The rise in prices pushed market yields lower, though the rate of decline slowed from the previous few days. The annualized tax-free yield on the Bond Buyer index of 40 long-term muni issues nationwide (charted below) slipped to 5.79% from 5.80% on Tuesday.

The Bond Buyer yield had soared to a two-year high of 5.95% on Jan. 18, an increase of more than one full percentage point from mid-October.


Wall Street has been pleading with investors in recent weeks, trying to convince them that the risk of default on muni bonds remains extremely low despite a barrage of headlines about the shaky finances of many state and local governments.

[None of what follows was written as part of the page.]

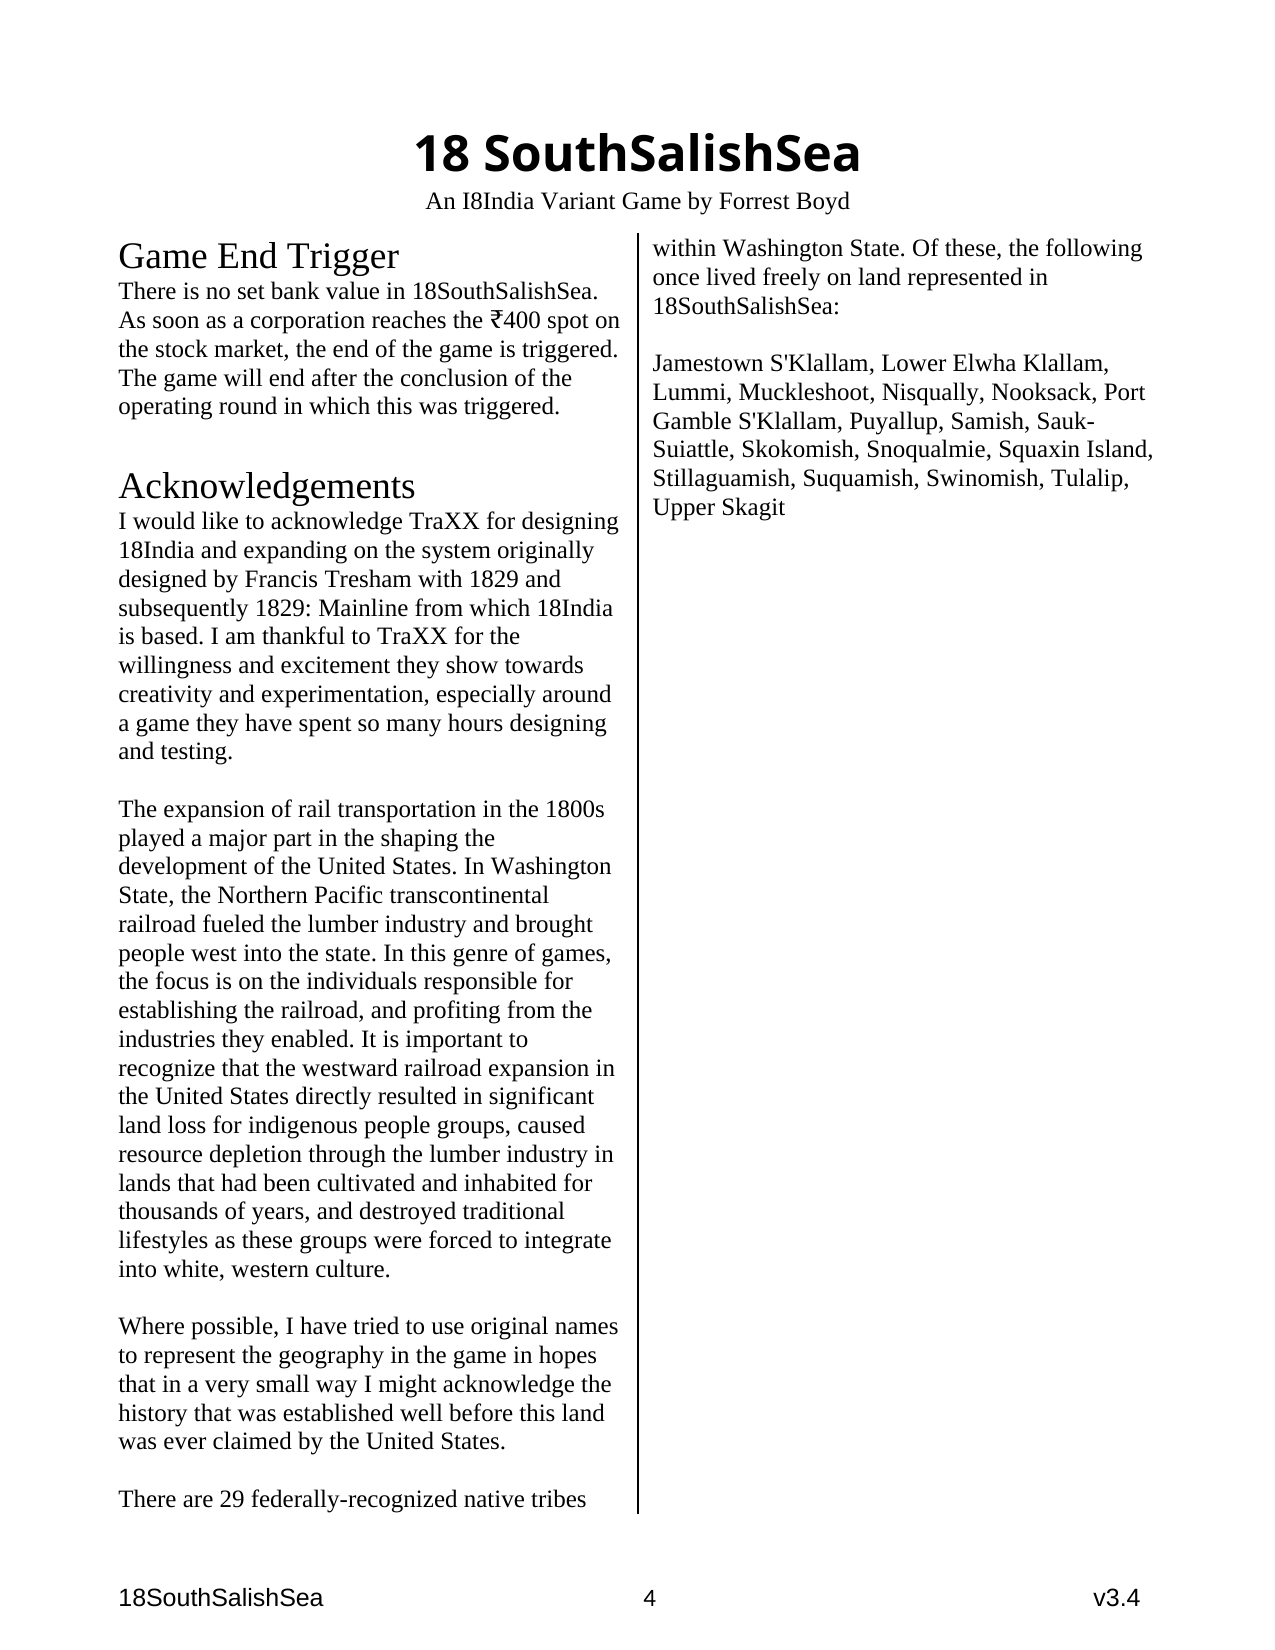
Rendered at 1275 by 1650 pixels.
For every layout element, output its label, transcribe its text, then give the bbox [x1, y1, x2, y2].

“Tragic” is how one analyst described the sell-off, during a conference call held Wednesday by Deutsche Bank’s retail securities unit.

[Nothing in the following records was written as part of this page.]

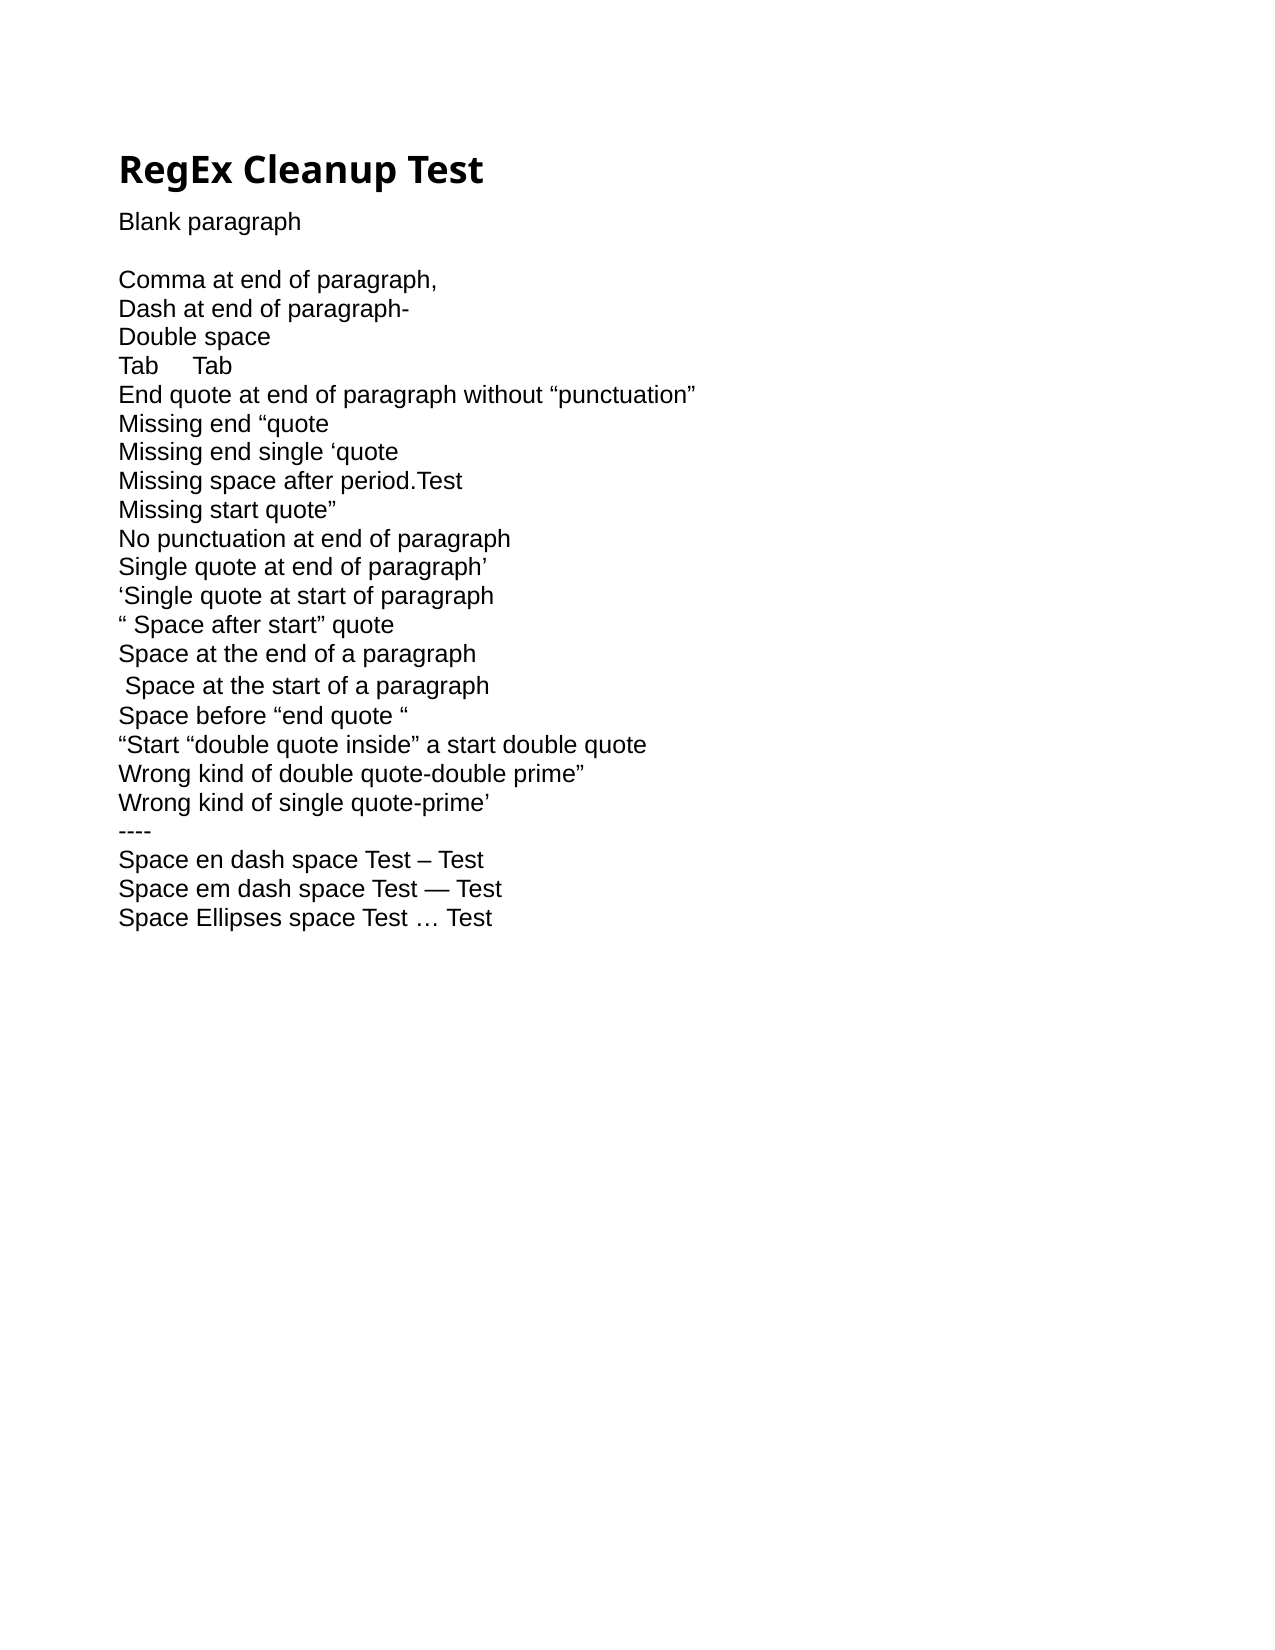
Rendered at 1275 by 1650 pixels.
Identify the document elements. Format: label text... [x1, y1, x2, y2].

text Tab Tab [118, 351, 1157, 380]
text Space at the end of a paragraph [118, 638, 1157, 667]
text Single quote at end of paragraph’ [118, 552, 1157, 581]
text Space at the start of a paragraph [118, 667, 1157, 701]
text No punctuation at end of paragraph [118, 523, 1157, 552]
subtitle RegEx Cleanup Test [118, 143, 1157, 195]
text Double space [118, 322, 1157, 351]
text Missing end “quote [118, 408, 1157, 437]
text Missing space after period.Test [118, 466, 1157, 495]
text Missing end single ‘quote [118, 437, 1157, 466]
text Comma at end of paragraph, [118, 265, 1157, 293]
text Missing start quote” [118, 495, 1157, 523]
text Space en dash space Test – Test [118, 845, 1157, 874]
text “Start “double quote inside” a start double quote [118, 730, 1157, 759]
text Dash at end of paragraph- [118, 293, 1157, 322]
text ‘Single quote at start of paragraph [118, 581, 1157, 610]
text Space em dash space Test — Test [118, 874, 1157, 903]
text “ Space after start” quote [118, 610, 1157, 638]
text Space before “end quote “ [118, 701, 1157, 730]
text ---- [118, 816, 1157, 845]
text Blank paragraph [118, 207, 1157, 236]
text Wrong kind of double quote-double prime” [118, 759, 1157, 788]
text Wrong kind of single quote-prime’ [118, 788, 1157, 816]
text End quote at end of paragraph without “punctuation” [118, 380, 1157, 408]
text Space Ellipses space Test … Test [118, 903, 1157, 931]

Some nervous individual investors have ignored those pleas and have pulled more than $31 billion from muni bond mutual funds since mid-November -- about 6.2% of total fund assets of $500 billion. That has worsened the sell-off by forcing some fund managers to dump bonds into a falling market.

But munis began to recover last week despite another large outflow from mutual funds.

The share price of the Vanguard California Long-Term Tax-Exempt bond fund ended Wednesday at $10.52, unchanged from Tuesday but up 1.1% from the 52-week low of $10.40 on Jan. 18. The shares had tumbled 9.4% from Aug. 31 to last week’s low.

The iShares S&P National AMT-Free Bond exchange-traded fund rose to $99.45 a share on Wednesday, up from $98.72 on Tuesday. It has rebounded 3.3% from its low of $96.26 on Jan. 14.


David Kotok, who heads investment firm Cumberland Advisors in Vineland, N.J., believes that last week was a “classic selling climax” in munis as spooked investors fled -- pushing tax-free yields to what he views as lucrative levels compared with taxable bond yields.

Selling climaxes “do not happen often,” Kotok said. “In stocks it was in March 2009. In munis we think it is January 2011.”

But others have cautioned that muni market volatility is likely to remain high as state and local governments wrestle with their budget woes.

In a report Tuesday on the credit-rating outlook for the 50 states, Fitch Ratings said that ‘although we expect that the credit quality of states will remain very strong and that most states will continue to be rated ‘AA’ to ‘AAA’, there’s a likelihood of an above-average number of incremental downgrades or negative rating outlook revisions this year.’